Funk cited Iraqi troops for “doing a fantastic job,” while partnering with his soldiers on a daily basis. The Iraqi soldiers “are a huge part in my fight up here,” he added.

The Iraqi troops put an Iraqi “face” on anti-insurgent operations, the colonel noted, which has proved to be a great asset during security operations and for gaining local residents’ trust and cooperation.

“In many cases it’s their neighborhoods, and they recognize foreigners,” Funk said of the Iraqi soldiers. “And, they understand different dialects of Arabic. So, they are a tremendous resource in terms of intelligence and reconnaissance.”
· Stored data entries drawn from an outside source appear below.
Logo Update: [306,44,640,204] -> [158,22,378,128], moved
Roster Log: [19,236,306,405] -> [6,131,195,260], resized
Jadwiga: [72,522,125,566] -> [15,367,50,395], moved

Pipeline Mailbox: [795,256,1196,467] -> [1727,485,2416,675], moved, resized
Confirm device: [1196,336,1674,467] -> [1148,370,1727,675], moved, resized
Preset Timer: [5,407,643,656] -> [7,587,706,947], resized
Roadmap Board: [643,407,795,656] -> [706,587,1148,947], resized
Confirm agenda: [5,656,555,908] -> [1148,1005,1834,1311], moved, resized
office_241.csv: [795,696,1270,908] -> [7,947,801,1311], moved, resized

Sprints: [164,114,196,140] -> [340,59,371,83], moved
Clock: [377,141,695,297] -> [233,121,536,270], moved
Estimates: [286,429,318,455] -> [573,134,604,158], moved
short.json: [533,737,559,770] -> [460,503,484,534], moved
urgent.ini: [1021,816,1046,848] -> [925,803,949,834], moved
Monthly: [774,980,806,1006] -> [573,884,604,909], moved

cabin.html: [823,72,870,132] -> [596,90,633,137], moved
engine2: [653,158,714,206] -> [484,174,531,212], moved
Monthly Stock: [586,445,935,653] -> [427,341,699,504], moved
The Iraqi Army is rapidly coming into its own, Funk said, pointing to the successful Iraqi-led “Operation Decapitated Serpent” completed about two weeks ago, that nabbed more than 18 insurgents and produced three or four enemy weapons caches. U.S. soldiers with 1st Squadron of the 7th Cavalry Regiment, Funk said, provided aviation support for the Iraqi ground troops.

“It was a tremendously well-executed brigade-level operation done by the Iraqis with the assistance of my great troopers,” Funk said.